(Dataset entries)
__________

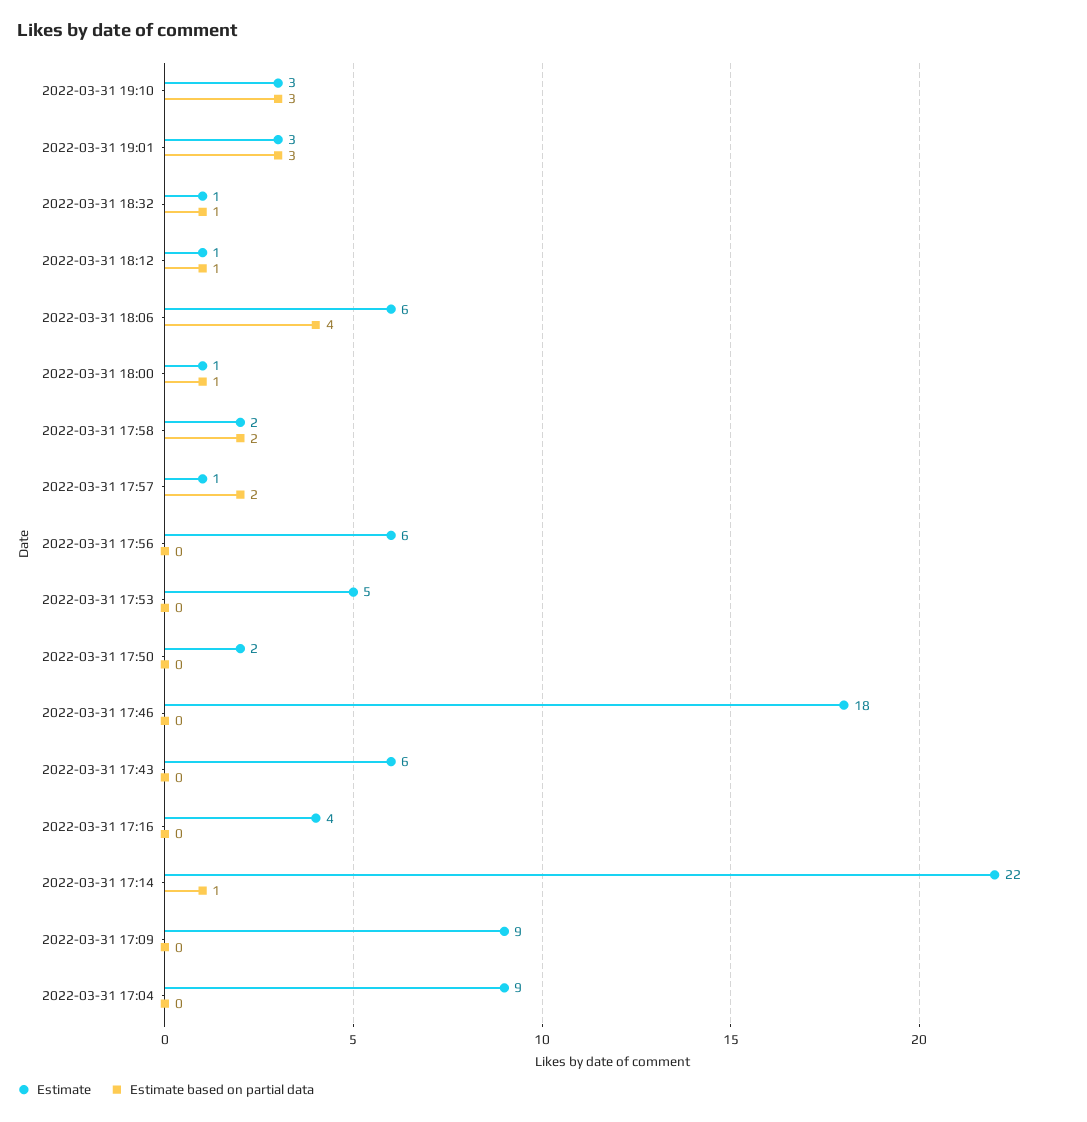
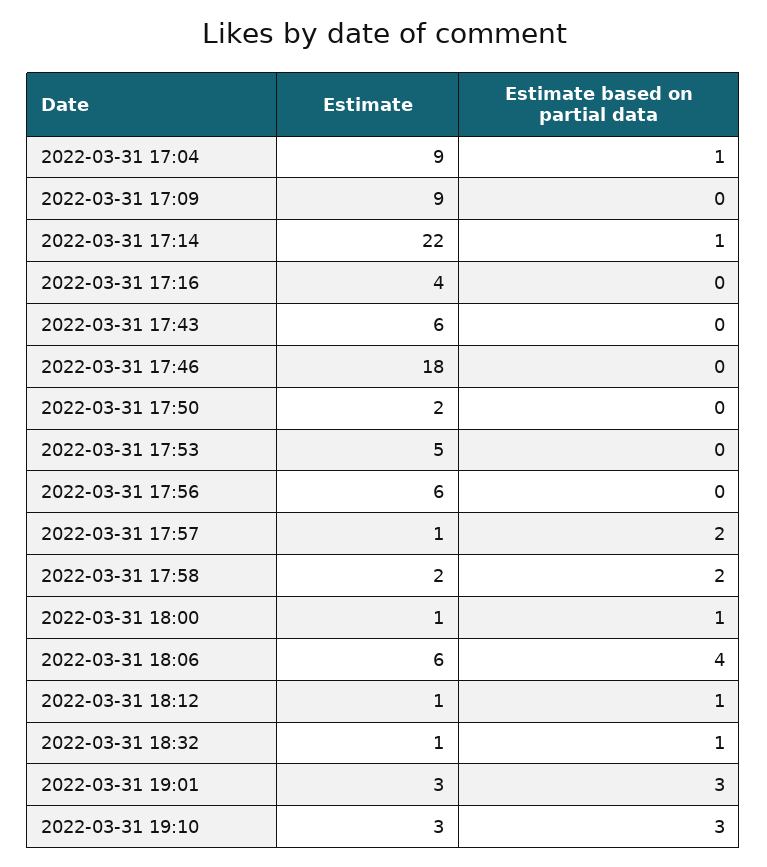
  {
    "Estimate": {
      "2022-03-31 19:10": 3,
      "2022-03-31 19:01": 3,
      "2022-03-31 18:32": 1,
      "2022-03-31 18:12": 1,
      "2022-03-31 18:06": 6,
      "2022-03-31 18:00": 1,
      "2022-03-31 17:58": 2,
      "2022-03-31 17:57": 1,
      "2022-03-31 17:56": 6,
      "2022-03-31 17:53": 5,
      "2022-03-31 17:50": 2,
      "2022-03-31 17:46": 18,
      "2022-03-31 17:43": 6,
      "2022-03-31 17:16": 4,
      "2022-03-31 17:14": 22,
      "2022-03-31 17:09": 9,
      "2022-03-31 17:04": 9
    },
    "Estimate based on partial data": {
      "2022-03-31 19:10": 3,
      "2022-03-31 19:01": 3,
      "2022-03-31 18:32": 1,
      "2022-03-31 18:12": 1,
      "2022-03-31 18:06": 4,
      "2022-03-31 18:00": 1,
      "2022-03-31 17:58": 2,
      "2022-03-31 17:57": 2,
      "2022-03-31 17:56": 0,
      "2022-03-31 17:53": 0,
      "2022-03-31 17:50": 0,
      "2022-03-31 17:46": 0,
      "2022-03-31 17:43": 0,
      "2022-03-31 17:16": 0,
      "2022-03-31 17:14": 1,
      "2022-03-31 17:09": 0,
-     "2022-03-31 17:04": 0
+     "2022-03-31 17:04": 1
    }
  }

__________

Task goal »
The records above should be retyped in full and exactly; omit the pictures.

Your response »
  {
    "Estimate": {
      "2022-03-31 19:10": 3,
      "2022-03-31 19:01": 3,
      "2022-03-31 18:32": 1,
      "2022-03-31 18:12": 1,
      "2022-03-31 18:06": 6,
      "2022-03-31 18:00": 1,
      "2022-03-31 17:58": 2,
      "2022-03-31 17:57": 1,
      "2022-03-31 17:56": 6,
      "2022-03-31 17:53": 5,
      "2022-03-31 17:50": 2,
      "2022-03-31 17:46": 18,
      "2022-03-31 17:43": 6,
      "2022-03-31 17:16": 4,
      "2022-03-31 17:14": 22,
      "2022-03-31 17:09": 9,
      "2022-03-31 17:04": 9
    },
    "Estimate based on partial data": {
      "2022-03-31 19:10": 3,
      "2022-03-31 19:01": 3,
      "2022-03-31 18:32": 1,
      "2022-03-31 18:12": 1,
      "2022-03-31 18:06": 4,
      "2022-03-31 18:00": 1,
      "2022-03-31 17:58": 2,
      "2022-03-31 17:57": 2,
      "2022-03-31 17:56": 0,
      "2022-03-31 17:53": 0,
      "2022-03-31 17:50": 0,
      "2022-03-31 17:46": 0,
      "2022-03-31 17:43": 0,
      "2022-03-31 17:16": 0,
      "2022-03-31 17:14": 1,
      "2022-03-31 17:09": 0,
-     "2022-03-31 17:04": 0
+     "2022-03-31 17:04": 1
    }
  }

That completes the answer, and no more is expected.